Par Jeune Afrique avec AFP

Le Roi du Maroc, Mohammed VI, lors de sa tournée dans le Golfe en avril 2016. © Abdeljalil Bounhar / AP / SIPA

Dans un communiqué du ministère des Affaires étrangères diffusé dimanche, Rabat se dit grandement « préoccupé » par la crise actuelle dans le Golfe, et « disposé à offrir ses bons offices » pour aider à la résoudre.

Dans un communiqué publié dimanche 11 juin, le Royaume du Maroc a exprimé sa « grande préoccupation » concernant « la détérioration [...] des relations entre le Royaume d’Arabie saoudite, les Émirats arabes unis, le Royaume du Bahreïn, l’Égypte et d’autres pays arabes d’un coté, et l’État du Qatar de l’autre ». Depuis le début de la crise, le roi « a maintenu un contact étroit et permanent avec les différentes parties », indique le document. 

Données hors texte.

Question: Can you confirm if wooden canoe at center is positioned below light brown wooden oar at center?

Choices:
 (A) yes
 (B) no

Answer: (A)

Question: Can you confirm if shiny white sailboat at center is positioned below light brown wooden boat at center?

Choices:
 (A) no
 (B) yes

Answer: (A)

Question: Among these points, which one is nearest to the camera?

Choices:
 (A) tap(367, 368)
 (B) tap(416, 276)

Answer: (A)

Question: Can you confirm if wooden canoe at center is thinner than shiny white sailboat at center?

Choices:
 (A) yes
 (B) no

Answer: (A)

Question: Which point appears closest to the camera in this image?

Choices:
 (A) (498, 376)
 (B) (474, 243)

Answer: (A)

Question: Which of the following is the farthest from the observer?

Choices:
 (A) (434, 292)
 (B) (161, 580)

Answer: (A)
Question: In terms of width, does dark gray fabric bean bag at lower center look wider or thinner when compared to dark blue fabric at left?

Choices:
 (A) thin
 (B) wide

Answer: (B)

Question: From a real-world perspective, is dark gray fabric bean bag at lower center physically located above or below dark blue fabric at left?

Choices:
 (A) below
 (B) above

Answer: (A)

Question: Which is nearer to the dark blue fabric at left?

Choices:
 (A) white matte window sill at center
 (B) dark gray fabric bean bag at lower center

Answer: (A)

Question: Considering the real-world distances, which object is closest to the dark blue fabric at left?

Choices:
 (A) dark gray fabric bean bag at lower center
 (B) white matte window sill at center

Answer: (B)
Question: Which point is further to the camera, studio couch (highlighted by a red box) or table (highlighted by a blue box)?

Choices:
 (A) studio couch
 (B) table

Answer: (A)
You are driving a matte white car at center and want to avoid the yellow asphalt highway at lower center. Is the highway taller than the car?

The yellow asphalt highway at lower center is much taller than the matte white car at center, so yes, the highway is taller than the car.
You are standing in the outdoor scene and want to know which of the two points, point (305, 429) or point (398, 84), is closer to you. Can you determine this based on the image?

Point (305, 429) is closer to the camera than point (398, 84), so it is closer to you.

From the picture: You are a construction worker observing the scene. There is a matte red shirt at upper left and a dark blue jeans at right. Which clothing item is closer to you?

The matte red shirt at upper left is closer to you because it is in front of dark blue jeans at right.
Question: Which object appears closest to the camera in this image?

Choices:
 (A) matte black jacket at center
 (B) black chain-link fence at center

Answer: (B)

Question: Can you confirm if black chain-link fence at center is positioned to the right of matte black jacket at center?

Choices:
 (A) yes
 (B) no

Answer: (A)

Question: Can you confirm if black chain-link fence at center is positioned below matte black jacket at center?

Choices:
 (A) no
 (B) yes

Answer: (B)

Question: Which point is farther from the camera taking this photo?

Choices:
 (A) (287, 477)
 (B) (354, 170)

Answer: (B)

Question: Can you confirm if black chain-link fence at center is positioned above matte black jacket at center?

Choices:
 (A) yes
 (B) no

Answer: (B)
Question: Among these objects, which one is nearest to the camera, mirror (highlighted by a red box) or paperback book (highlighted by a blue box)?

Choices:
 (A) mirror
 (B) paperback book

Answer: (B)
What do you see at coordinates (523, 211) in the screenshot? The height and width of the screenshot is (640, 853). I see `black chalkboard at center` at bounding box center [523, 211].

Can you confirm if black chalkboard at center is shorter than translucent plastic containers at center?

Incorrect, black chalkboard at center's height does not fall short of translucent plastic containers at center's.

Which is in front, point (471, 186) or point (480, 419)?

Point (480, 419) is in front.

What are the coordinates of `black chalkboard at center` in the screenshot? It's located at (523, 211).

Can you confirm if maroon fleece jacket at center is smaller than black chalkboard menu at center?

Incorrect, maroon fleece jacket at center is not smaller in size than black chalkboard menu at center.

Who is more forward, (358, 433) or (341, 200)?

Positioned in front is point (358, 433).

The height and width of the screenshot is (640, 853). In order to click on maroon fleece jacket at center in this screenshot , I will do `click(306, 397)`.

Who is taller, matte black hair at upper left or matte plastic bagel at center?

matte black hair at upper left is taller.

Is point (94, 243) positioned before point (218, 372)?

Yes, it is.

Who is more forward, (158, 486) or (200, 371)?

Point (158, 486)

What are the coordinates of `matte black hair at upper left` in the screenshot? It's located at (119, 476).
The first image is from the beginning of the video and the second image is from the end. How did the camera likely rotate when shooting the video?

Le Qatar se retrouve isolé depuis la décision prise lundi 5 juin par Riyad, Abou Dhabi, Manama et Le Caire notamment de rompre leurs relations diplomatiques avec Doha, qu’ils accusnt de soutenir le terrorisme et d’être proche de leur rival iranien.

Le Maroc « privilégie une neutralité constructive »

Le Maroc entretient traditionnellement des liens étroits avec les pays arabes du Golfe. « En raison des liens personnels solides » entre le souverain et les dirigeants du Golfe, et compte tenu du « partenariat stratégique singulier avec ces États », le royaume « a veillé à ne pas verser dans les déclarations publiques et les prises de position hâtives », explique Rabat, qui sort pour la première fois de son silence sur le sujet.

Mohammed VI a « appelé l’ensemble des parties à faire preuve de retenue et de sagesse, alors que le Maroc « se sent intimement concerné par cette crise, sans y être directement impliqué », et « privilégie une neutralité constructive », selon Rabat. « Aussi, et si les parties le souhaitent, le royaume est disposé à offrir ses bons offices en vue de favoriser un dialogue franc et global, sur la base de la non-ingérence », conclut le communiqué.